Now he has set his sights on the two big events of the summer, the Tokyo 2020 Olympic Games and Paris 2020 European Athletics Championships.
No Croatian man has won an Olympic athletics medal since the country became independent in 1991, although Croatian-born athletes Ivan Gubijan and Franjo Mihalic won silver medals in the vest of former Yugoslavia – in the 1928 hammer and 1956 marathon respectively – the country’s only athletics medals prior to its break up.
Instead the Croatian national anthem has been heard in the athletics arena to celebrate the successes of Perkovic and javelin thrower Sara Kolak with Blanka Vlasic also getting medals in 2008 and 2016.
“I’m very motivated about the Olympics, I know my history and know no Croatian man has been on the podium for athletics in recent times (since independence).”
Paris offers a similar potential prize. Only 1500m runner Branko Zorko and long jumper Sinisa Ergotic have won continental medals outdoors in the last 30 years, bronze in 1994 and silver in 2002 respectively, but no one has taken a European Athletics Championships gold medal wearing the blue and red vest of Croatia.
Assuming he is healthy when the big competitions come around in six months’ time, Mihaljevic will be a contender to make some Croatian athletics history.

- [DATA BELOW]:
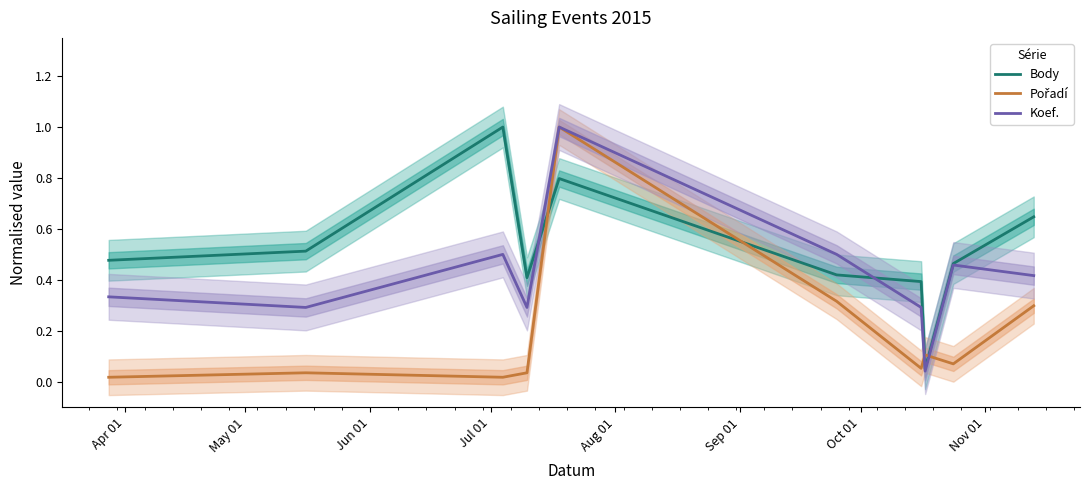

How many interior local valleys does the Body series have?

2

- [THINGS TO DO]:
A – From the text on Croatian athletics, quote the passage from "No Croatian man has won" up to and including "its break up.".
B – According to the text on Croatian athletics, why does Paris offer a similar potential prize? Answer in one to three sentences.

- [SOLUTIONS BY TASK]:
A –
No Croatian man has won an Olympic athletics medal since the country became independent in 1991, although Croatian-born athletes Ivan Gubijan and Franjo Mihalic won silver medals in the vest of former Yugoslavia – in the 1928 hammer and 1956 marathon respectively – the country’s only athletics medals prior to its break up.

B – No one has won a European Athletics Championships gold medal wearing Croatia's blue and red vest. Only Branko Zorko and Sinisa Ergotic have won outdoor continental medals in the last 30 years: bronze in 1994 and silver in 2002.